Bhagavad Gītā Chapter 4, Verse 42: Krishna to Arjuna — Jñāna-Karma-Sannyāsa-Yoga
Cut the doubt born of ignorance that lives in your own heart, using the sword of Self-knowledge, then take up your yoga and rise to fight, Arjuna.
Bhāṣyakāra purports
- Śaṅkaraadvaita
The doubt born of non-discrimination (ajñāna) lodges in the buddhi — Śaṅkara is precise: this is one's own doubt about one's own Self, so only one's own sword of right-seeing (samyag-darśana) can sever it. Cut it, then take up karma-yoga as the proximate means (upāya) to that seeing — not as an end in itself. Rise now for battle: the outer war is simply where the inner severance becomes action.
- Rāmānujaviśiṣṭādvaita
Rāmānuja reads the doubt as beginningless (anādi), rooted in the misidentification of the self with matter (prakṛti), and the sword as the ātma-jñāna Kṛṣṇa has personally taught in this very dialogue. Once the doubt is cut, karma-yoga is to be embraced as Bhagavān's prescribed means — and 'rise' means: orient the entire body toward kainkarya (service), beginning with this battle as dharmic duty.
- Madhvadvaita
Madhva offers no direct commentary on this verse (panel marks the bhāṣya absent). From his broader position: the doubt arises from the jīva's ignorance of its eternal subordination to Hari; the jñāna-sword is Hari's own grace entering the intellect; yoga here is dependent worship, and 'rise, Bhārata' is Kṛṣṇa commanding the jīva in a relationship of absolute lordship — the jīva does not act from its own sufficiency but from Hari's will.
- Vallabhaśuddhādvaita
Vallabha's bhāṣya is direct: cut the doubt that belongs to the non-self (anātmabhūtam saṃśayam) — the Sāṅkhya-intellect that treats the body as the real actor — and take up the yoga already prescribed. Even war is a form of one's own svakarmā; the instruction to 'rise' carries the flavour of Kṛṣṇa's will activating the devotee, since in Puṣṭi-mārga all initiative is Kṛṣṇa's grace-push (anugraha), not the sādhaka's autonomous will.
- Śrīdharabhakti
Śrīdhara reads the verse as a structured closing argument: the sword is specifically deha-ātma-viveka-jñāna (the discriminative knowledge separating body from self), which removes the grief-cause (śokādi-nimitta) that generated the doubt. Karma-yoga is the upāya for paramātma-jñāna; battle is its concrete first expression. The address 'Bhārata' signals kshatriya-dharma — war is not an imposition but the natural expression of Arjuna's own constitution.

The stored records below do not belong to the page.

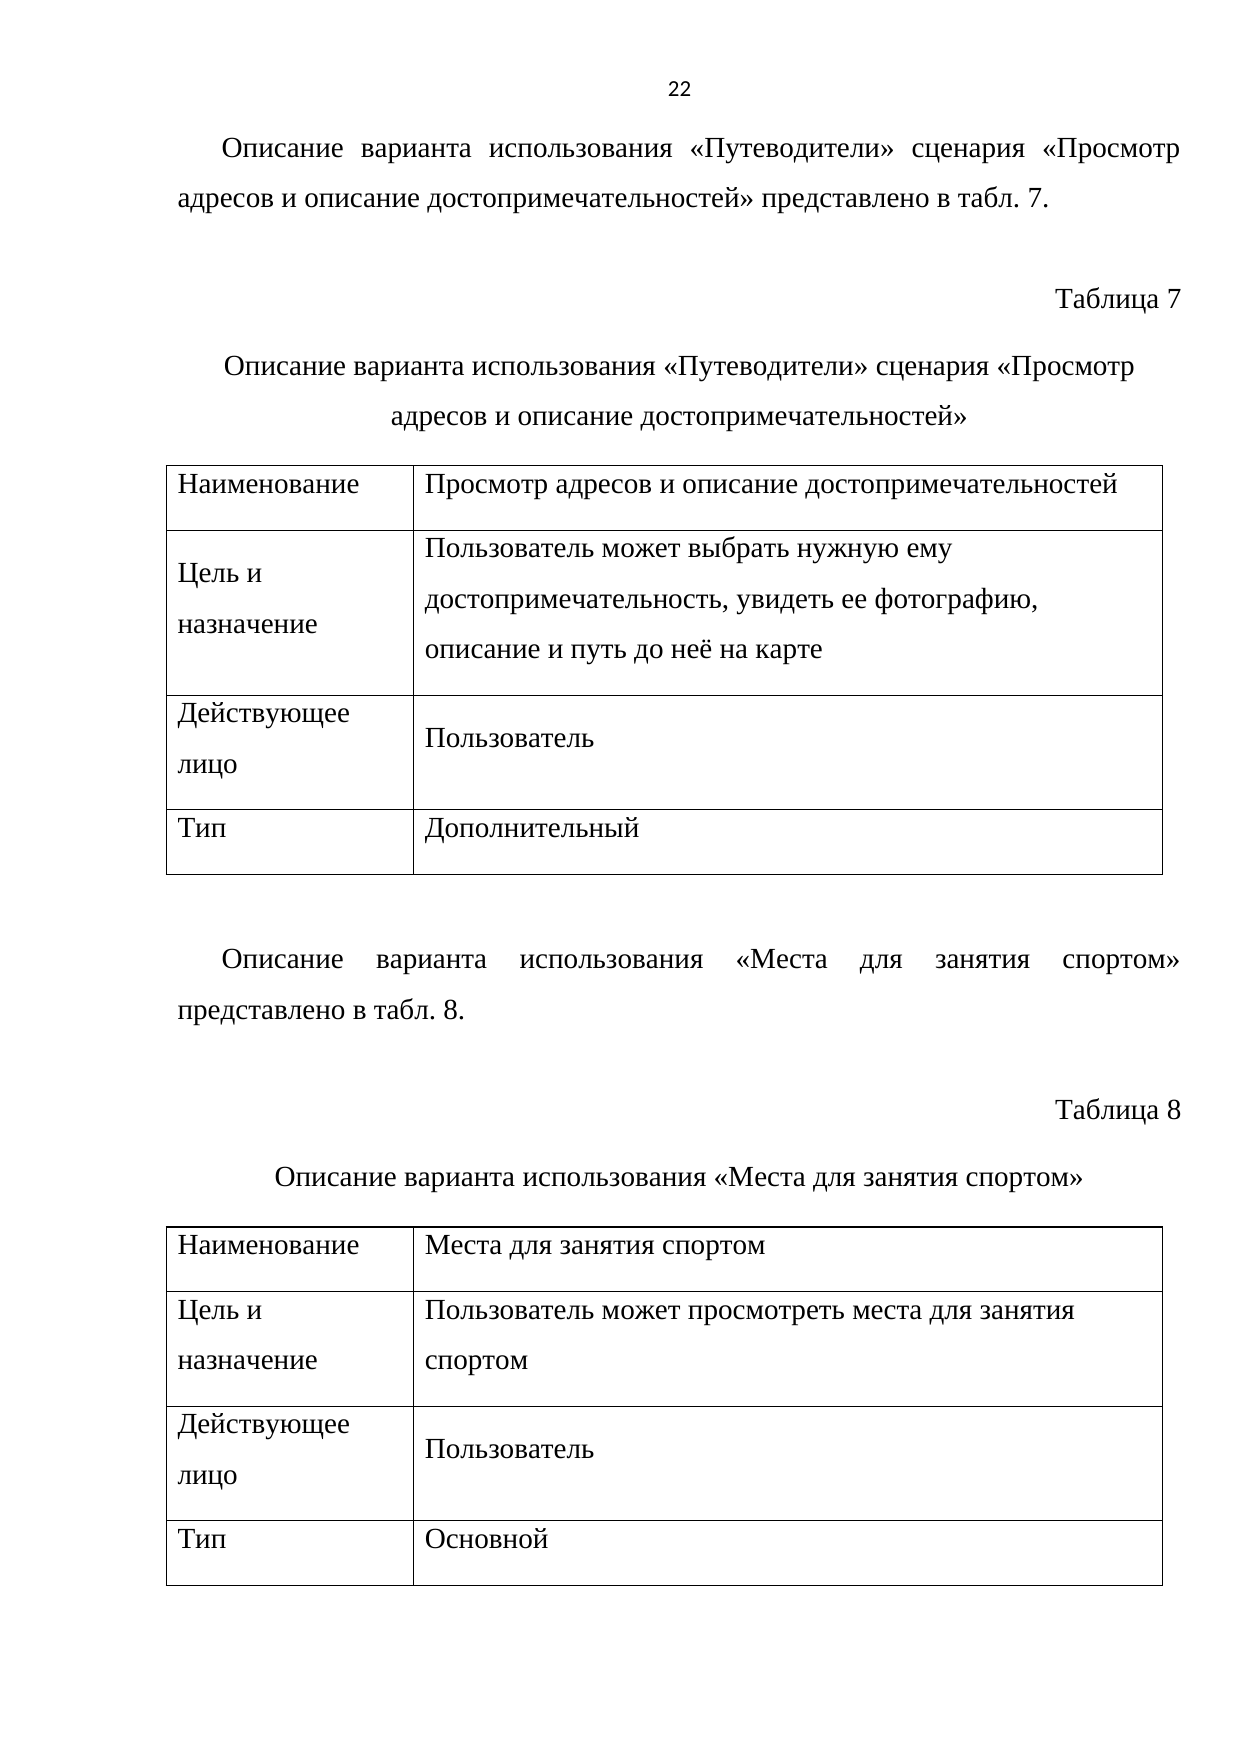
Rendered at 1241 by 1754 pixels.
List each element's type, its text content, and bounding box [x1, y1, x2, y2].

table_cell Действующее лицо [167, 696, 413, 809]
table_cell Тип [167, 810, 413, 873]
text Описание варианта использования «Путеводители» сценария «Просмотр адресов и описание достопримечательностей» представлено в табл. 7. [177, 130, 1181, 214]
table_header Просмотр адресов и описание достопримечательностей [414, 466, 1162, 529]
table_cell Цель и назначение [167, 531, 413, 694]
table_cell Пользователь может выбрать нужную ему достопримечательность, увидеть ее фотографию, описание и путь до неё на карте [414, 531, 1162, 694]
text Таблица 8 [177, 1092, 1181, 1126]
table_cell Основной [414, 1521, 1162, 1584]
text Описание варианта использования «Места для занятия спортом» [177, 1159, 1181, 1193]
table_cell Пользователь [414, 696, 1162, 809]
table_header Наименование [167, 466, 413, 529]
text Описание варианта использования «Места для занятия спортом» представлено в табл. 8. [177, 942, 1181, 1025]
text Описание варианта использования «Путеводители» сценария «Просмотр адресов и описание достопримечательностей» [177, 348, 1181, 432]
table_cell Дополнительный [414, 810, 1162, 873]
table_cell Пользователь [414, 1407, 1162, 1520]
text Таблица 7 [177, 281, 1181, 314]
table_cell Пользователь может просмотреть места для занятия спортом [414, 1292, 1162, 1406]
table_cell Действующее лицо [167, 1407, 413, 1520]
table_cell Цель и назначение [167, 1292, 413, 1406]
table_header Наименование [167, 1228, 413, 1291]
table_cell Тип [167, 1521, 413, 1584]
table_header Места для занятия спортом [414, 1228, 1162, 1291]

- Madhusūdanaadvaita-bhakti
Madhusūdana offers the most architecturally complete reading: the doubt dwells in the buddhi (the seat of both the instrument and its controller), making it vulnerable — an enemy in one's own fortress, easily slain. The jñāna-sword is niścaya (certainty) about the ātman, which is the cutting edge. Karma-yoga (niṣkāma-karma) is the upāya; 'rise' activates it. His closing verse ties the entire chapter: firm bhakti and śraddhā in Hari are the ground; karma-niṣṭhā is the path; the chapter's upasaṃhāra (conclusion) is Hari's gift.